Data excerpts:
-- BEGIN --

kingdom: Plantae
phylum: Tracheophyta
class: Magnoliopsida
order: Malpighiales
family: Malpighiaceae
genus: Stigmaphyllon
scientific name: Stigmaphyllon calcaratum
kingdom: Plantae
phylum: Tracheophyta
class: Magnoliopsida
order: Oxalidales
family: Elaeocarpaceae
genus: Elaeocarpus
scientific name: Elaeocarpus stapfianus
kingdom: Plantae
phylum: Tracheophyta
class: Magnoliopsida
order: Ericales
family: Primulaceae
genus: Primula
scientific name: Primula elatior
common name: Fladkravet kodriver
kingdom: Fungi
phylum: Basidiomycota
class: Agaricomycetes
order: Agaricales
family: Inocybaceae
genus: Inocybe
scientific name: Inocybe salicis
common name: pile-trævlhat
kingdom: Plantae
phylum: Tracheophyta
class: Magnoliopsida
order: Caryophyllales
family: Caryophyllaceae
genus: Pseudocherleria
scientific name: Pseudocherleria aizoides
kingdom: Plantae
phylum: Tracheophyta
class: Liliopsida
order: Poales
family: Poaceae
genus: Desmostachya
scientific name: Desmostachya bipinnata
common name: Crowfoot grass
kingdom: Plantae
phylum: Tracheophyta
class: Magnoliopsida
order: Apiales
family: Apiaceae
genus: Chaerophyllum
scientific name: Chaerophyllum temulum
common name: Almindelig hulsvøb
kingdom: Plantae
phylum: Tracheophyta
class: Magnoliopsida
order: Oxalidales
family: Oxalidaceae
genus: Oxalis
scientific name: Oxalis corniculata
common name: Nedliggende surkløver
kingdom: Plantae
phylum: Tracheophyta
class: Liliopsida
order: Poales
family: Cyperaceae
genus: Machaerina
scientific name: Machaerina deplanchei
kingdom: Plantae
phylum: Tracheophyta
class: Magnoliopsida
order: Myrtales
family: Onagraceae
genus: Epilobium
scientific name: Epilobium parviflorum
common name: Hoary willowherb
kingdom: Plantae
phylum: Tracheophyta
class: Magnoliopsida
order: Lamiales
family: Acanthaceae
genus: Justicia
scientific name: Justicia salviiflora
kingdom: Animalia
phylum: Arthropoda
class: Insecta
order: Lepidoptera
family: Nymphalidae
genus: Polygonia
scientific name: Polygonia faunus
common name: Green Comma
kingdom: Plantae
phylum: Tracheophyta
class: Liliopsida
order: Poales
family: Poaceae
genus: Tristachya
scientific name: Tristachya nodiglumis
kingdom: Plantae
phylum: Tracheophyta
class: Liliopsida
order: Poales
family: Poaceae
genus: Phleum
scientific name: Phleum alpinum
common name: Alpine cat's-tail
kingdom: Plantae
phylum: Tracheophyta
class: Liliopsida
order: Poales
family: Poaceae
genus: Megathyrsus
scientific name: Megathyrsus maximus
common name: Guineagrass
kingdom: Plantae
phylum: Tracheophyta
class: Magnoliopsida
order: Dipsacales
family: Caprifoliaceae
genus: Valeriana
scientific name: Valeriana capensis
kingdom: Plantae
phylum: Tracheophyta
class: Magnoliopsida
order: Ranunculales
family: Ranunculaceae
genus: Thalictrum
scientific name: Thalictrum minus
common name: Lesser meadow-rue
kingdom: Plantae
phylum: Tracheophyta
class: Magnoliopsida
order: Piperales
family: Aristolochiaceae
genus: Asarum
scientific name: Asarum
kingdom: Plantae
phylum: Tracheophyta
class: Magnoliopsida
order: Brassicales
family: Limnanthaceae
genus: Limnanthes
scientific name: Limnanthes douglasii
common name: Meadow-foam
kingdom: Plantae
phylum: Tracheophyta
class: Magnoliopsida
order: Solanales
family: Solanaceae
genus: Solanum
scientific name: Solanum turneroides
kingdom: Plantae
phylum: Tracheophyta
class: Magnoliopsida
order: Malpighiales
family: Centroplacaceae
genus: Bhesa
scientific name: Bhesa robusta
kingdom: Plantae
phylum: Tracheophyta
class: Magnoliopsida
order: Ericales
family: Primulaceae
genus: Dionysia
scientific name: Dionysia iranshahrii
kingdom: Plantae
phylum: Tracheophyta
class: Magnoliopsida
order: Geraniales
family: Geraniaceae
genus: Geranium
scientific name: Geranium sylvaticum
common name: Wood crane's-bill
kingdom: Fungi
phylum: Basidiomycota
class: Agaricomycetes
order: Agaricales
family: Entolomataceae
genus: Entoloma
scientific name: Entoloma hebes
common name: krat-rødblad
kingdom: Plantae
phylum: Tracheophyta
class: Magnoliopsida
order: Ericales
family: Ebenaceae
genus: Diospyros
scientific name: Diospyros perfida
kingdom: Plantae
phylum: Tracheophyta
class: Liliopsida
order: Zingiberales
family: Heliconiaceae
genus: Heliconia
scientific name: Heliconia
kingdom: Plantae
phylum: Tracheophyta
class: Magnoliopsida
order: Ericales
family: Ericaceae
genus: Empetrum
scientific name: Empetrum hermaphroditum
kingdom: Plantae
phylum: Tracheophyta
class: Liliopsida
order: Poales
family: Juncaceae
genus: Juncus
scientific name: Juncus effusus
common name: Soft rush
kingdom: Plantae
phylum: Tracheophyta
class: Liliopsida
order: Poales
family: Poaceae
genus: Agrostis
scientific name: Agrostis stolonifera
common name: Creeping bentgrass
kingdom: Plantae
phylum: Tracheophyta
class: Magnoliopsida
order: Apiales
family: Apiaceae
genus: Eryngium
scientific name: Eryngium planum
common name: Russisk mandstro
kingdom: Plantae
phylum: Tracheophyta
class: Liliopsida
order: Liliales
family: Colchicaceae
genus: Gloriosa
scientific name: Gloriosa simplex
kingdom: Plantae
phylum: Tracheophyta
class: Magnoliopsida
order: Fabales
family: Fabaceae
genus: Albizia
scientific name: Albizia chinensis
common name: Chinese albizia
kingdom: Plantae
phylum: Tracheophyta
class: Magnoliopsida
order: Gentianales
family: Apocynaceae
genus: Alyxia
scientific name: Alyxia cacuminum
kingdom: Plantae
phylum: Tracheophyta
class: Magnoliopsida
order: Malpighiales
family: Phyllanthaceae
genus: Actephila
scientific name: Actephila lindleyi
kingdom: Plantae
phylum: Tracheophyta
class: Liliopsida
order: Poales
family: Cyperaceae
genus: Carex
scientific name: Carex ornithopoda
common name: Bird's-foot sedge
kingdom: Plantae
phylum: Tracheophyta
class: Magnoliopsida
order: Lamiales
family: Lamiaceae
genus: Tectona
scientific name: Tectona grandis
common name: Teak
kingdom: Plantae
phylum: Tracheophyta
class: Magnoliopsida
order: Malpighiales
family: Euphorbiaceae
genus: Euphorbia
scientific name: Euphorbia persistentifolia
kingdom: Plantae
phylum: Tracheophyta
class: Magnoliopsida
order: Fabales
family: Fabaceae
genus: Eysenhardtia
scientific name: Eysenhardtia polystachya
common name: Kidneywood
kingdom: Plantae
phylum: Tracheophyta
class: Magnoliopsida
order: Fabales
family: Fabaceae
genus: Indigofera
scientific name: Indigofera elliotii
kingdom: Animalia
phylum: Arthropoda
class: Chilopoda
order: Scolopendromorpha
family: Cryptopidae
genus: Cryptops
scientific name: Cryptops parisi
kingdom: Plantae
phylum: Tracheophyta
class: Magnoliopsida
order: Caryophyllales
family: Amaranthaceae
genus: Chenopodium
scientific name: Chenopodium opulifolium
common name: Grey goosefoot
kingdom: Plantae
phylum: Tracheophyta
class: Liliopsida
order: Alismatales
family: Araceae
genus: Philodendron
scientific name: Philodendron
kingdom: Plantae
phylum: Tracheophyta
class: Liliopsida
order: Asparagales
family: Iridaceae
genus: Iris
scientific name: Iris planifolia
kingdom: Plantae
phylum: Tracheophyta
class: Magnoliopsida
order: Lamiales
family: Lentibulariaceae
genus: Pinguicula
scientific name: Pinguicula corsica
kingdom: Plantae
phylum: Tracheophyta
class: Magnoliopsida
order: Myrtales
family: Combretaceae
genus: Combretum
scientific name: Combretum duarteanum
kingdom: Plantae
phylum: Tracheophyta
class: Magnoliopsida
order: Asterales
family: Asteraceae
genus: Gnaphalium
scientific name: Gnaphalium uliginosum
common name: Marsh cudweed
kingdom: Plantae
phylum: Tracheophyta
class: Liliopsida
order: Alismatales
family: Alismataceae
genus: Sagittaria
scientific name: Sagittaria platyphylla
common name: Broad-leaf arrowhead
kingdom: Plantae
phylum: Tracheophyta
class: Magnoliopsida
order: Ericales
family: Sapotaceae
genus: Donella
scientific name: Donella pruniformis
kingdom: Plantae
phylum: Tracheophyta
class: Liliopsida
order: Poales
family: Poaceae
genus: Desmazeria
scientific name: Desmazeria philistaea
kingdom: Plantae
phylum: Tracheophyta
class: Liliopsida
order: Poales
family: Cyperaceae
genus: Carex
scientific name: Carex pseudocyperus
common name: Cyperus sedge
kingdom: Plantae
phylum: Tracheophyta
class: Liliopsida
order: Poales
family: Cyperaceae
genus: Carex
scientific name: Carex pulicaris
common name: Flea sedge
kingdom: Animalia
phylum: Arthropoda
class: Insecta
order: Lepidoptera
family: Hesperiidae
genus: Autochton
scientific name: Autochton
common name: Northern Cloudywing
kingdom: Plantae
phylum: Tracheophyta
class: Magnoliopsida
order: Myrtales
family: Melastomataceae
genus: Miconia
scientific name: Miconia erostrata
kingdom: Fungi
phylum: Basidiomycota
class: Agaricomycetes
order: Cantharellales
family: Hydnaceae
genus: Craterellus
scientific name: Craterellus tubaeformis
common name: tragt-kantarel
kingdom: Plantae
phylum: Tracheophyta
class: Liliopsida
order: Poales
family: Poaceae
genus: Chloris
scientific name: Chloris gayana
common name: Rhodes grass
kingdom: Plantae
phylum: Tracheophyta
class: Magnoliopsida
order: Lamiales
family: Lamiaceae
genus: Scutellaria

-- END --

Direction: Copy the entries above word for word, from the very start through the line containing "genus: Epilobium", including that line, and nothing after it.

Problem solution:
kingdom: Plantae
phylum: Tracheophyta
class: Magnoliopsida
order: Malpighiales
family: Malpighiaceae
genus: Stigmaphyllon
scientific name: Stigmaphyllon calcaratum
kingdom: Plantae
phylum: Tracheophyta
class: Magnoliopsida
order: Oxalidales
family: Elaeocarpaceae
genus: Elaeocarpus
scientific name: Elaeocarpus stapfianus
kingdom: Plantae
phylum: Tracheophyta
class: Magnoliopsida
order: Ericales
family: Primulaceae
genus: Primula
scientific name: Primula elatior
common name: Fladkravet kodriver
kingdom: Fungi
phylum: Basidiomycota
class: Agaricomycetes
order: Agaricales
family: Inocybaceae
genus: Inocybe
scientific name: Inocybe salicis
common name: pile-trævlhat
kingdom: Plantae
phylum: Tracheophyta
class: Magnoliopsida
order: Caryophyllales
family: Caryophyllaceae
genus: Pseudocherleria
scientific name: Pseudocherleria aizoides
kingdom: Plantae
phylum: Tracheophyta
class: Liliopsida
order: Poales
family: Poaceae
genus: Desmostachya
scientific name: Desmostachya bipinnata
common name: Crowfoot grass
kingdom: Plantae
phylum: Tracheophyta
class: Magnoliopsida
order: Apiales
family: Apiaceae
genus: Chaerophyllum
scientific name: Chaerophyllum temulum
common name: Almindelig hulsvøb
kingdom: Plantae
phylum: Tracheophyta
class: Magnoliopsida
order: Oxalidales
family: Oxalidaceae
genus: Oxalis
scientific name: Oxalis corniculata
common name: Nedliggende surkløver
kingdom: Plantae
phylum: Tracheophyta
class: Liliopsida
order: Poales
family: Cyperaceae
genus: Machaerina
scientific name: Machaerina deplanchei
kingdom: Plantae
phylum: Tracheophyta
class: Magnoliopsida
order: Myrtales
family: Onagraceae
genus: Epilobium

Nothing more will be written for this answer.